(Extracted page text data)
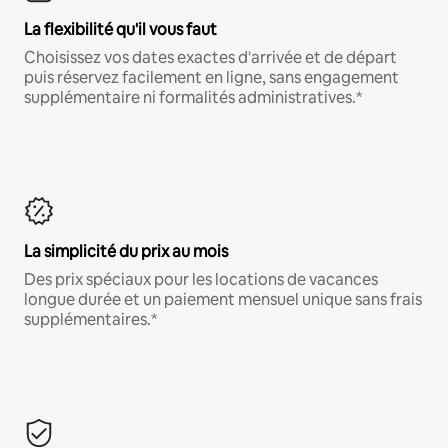
La flexibilité qu'il vous faut
Choisissez vos dates exactes d'arrivée et de départ
puis réservez facilement en ligne, sans engagement
supplémentaire ni formalités administratives.*
La simplicité du prix au mois
Des prix spéciaux pour les locations de vacances
longue durée et un paiement mensuel unique sans frais
supplémentaires.*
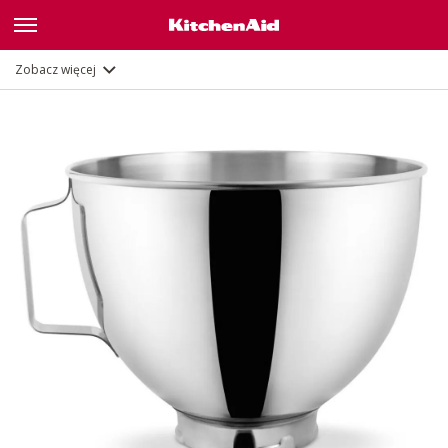
Opis
Dokumenty i rejestracja
Zobacz więcej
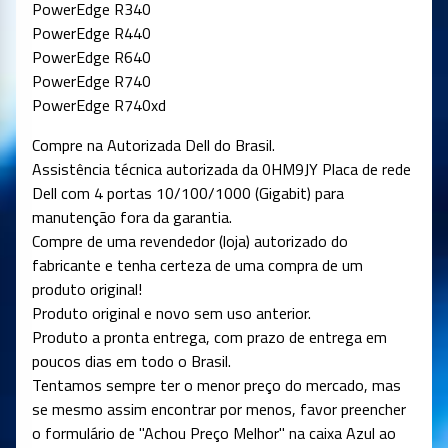
PowerEdge R340
PowerEdge R440
PowerEdge R640
PowerEdge R740
PowerEdge R740xd
Compre na Autorizada Dell do Brasil.
Assistência técnica autorizada da 0HM9JY Placa de rede
Dell com 4 portas 10/100/1000 (Gigabit) para
manutenção fora da garantia.
Compre de uma revendedor (loja) autorizado do
fabricante e tenha certeza de uma compra de um
produto original!
Produto original e novo sem uso anterior.
Produto a pronta entrega, com prazo de entrega em
poucos dias em todo o Brasil.
Tentamos sempre ter o menor preço do mercado, mas
se mesmo assim encontrar por menos, favor preencher
o formulário de "Achou Preço Melhor" na caixa Azul ao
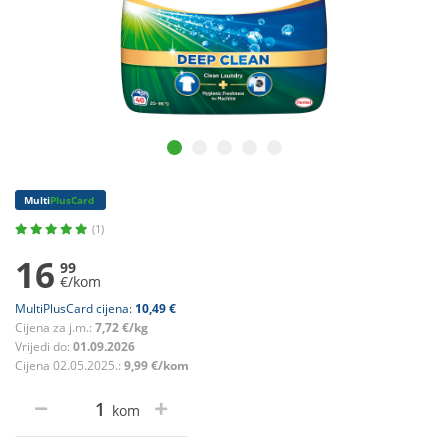
Multi
PlusCard
(1)
16
99
€/kom
MultiPlusCard cijena:
10,49 €
Cijena za j.m.:
7,72 €/kg
Vrijedi do:
01.09.2026
Cijena 02.05.2025.:
9,99 €/kom
kom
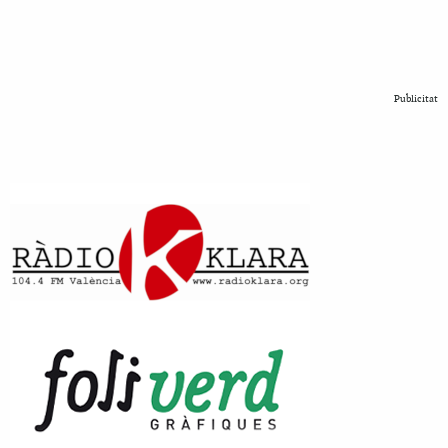
Publicitat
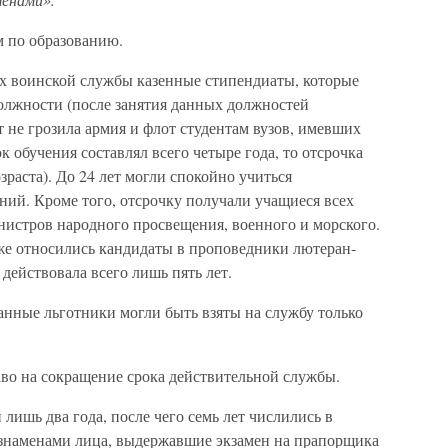
м по образованию.
тах воинской службы казенные стипендиаты, которые
должности (после занятия данных должностей
 не грозила армия и флот студентам вузов, имевших
к обучения составлял всего четыре года, то отсрочка
зраста). До 24 лет могли спокойно учиться
ний. Кроме того, отсрочку получали учащиеся всех
нистров народного просвещения, военного и морского.
же относились кандидаты в проповедники лютеран-
 действовала всего лишь пять лет.
занные льготники могли быть взяты на службу только
во на сокращение срока действительной службы.
ишь два года, после чего семь лет числились в
д знаменами лица, выдержавшие экзамен на прапорщика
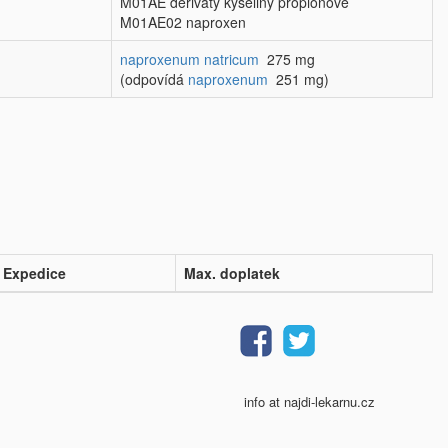
M01AE deriváty kyseliny propionové
M01AE02 naproxen
naproxenum natricum
275 mg
(odpovídá
naproxenum
251 mg)
Expedice
Max. doplatek
info at najdi-lekarnu.cz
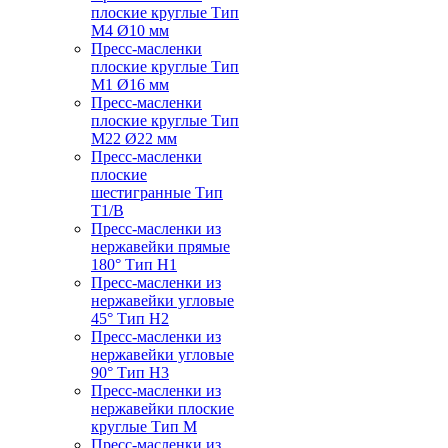
плоские круглые Тип
M4 Ø10 мм
Пресс-масленки
плоские круглые Тип
M1 Ø16 мм
Пресс-масленки
плоские круглые Тип
M22 Ø22 мм
Пресс-масленки
плоские
шестигранные Тип
T1/B
Пресс-масленки из
нержавейки прямые
180° Тип H1
Пресс-масленки из
нержавейки угловые
45° Тип H2
Пресс-масленки из
нержавейки угловые
90° Тип H3
Пресс-масленки из
нержавейки плоские
круглые Тип M
Пресс-масленки из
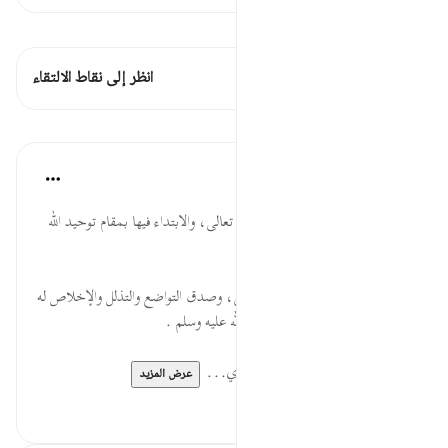
اطلع على القراءات
هذه الآية 1 التقاطعات
انظر إلى نقاط الالتقاء
الدروس
موسوعة الهدايات القرآنية
قبل ٤٠ أسبوعًا
·
المراجع
آية ١٩:٧٢
قَامَ... أهمية القيام بالدعوة إلى الله تعالى، والابتداء فيها بمقام توحيد الله
تعالى، والنهي عن الشرك.
عَبْدُ اللَّهِ... شرف العبودية لله تعالى، وصدق التواضع والتذلل والإخلاص له
وحده، وقد وصف به النبي صلى الله عليه وسلم .
لِبَدًا... تأثير آيات القرآن على من ي...
عرض المزيد
٠
٠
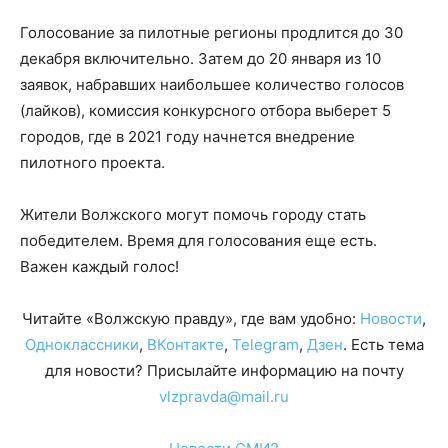
Голосование за пилотные регионы продлится до 30
декабря включительно. Затем до 20 января из 10
заявок, набравших наибольшее количество голосов
(лайков), комиссия конкурсного отбора выберет 5
городов, где в 2021 году начнется внедрение
пилотного проекта.
Жители Волжского могут помочь городу стать
победителем. Время для голосования еще есть.
Важен каждый голос!
Читайте «Волжскую правду», где вам удобно:
Новости
,
Одноклассники
,
ВКонтакте
,
Telegram
,
Дзен
. Есть тема
для новости? Присылайте информацию на почту
vlzpravda@mail.ru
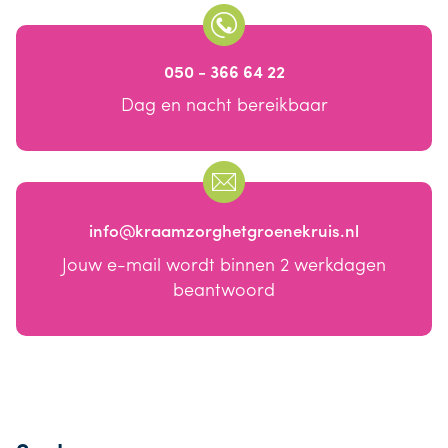
050 - 366 64 22
Dag en nacht bereikbaar
info@kraamzorghetgroenekruis.nl
Jouw e-mail wordt binnen 2 werkdagen
beantwoord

## WHAT THE TASK ASKS
From the opening line of the entries, copy each line exactly until the line with "Dell com 4 portas 10/100/1000 (Gigabit) para", which is copied as well; leave out pictures.

## THE COMPLETED TASK
La flexibilité qu'il vous faut
Choisissez vos dates exactes d'arrivée et de départ
puis réservez facilement en ligne, sans engagement
supplémentaire ni formalités administratives.*
La simplicité du prix au mois
Des prix spéciaux pour les locations de vacances
longue durée et un paiement mensuel unique sans frais
supplémentaires.*
Opis
Dokumenty i rejestracja
Zobacz więcej
PowerEdge R340
PowerEdge R440
PowerEdge R640
PowerEdge R740
PowerEdge R740xd
Compre na Autorizada Dell do Brasil.
Assistência técnica autorizada da 0HM9JY Placa de rede
Dell com 4 portas 10/100/1000 (Gigabit) para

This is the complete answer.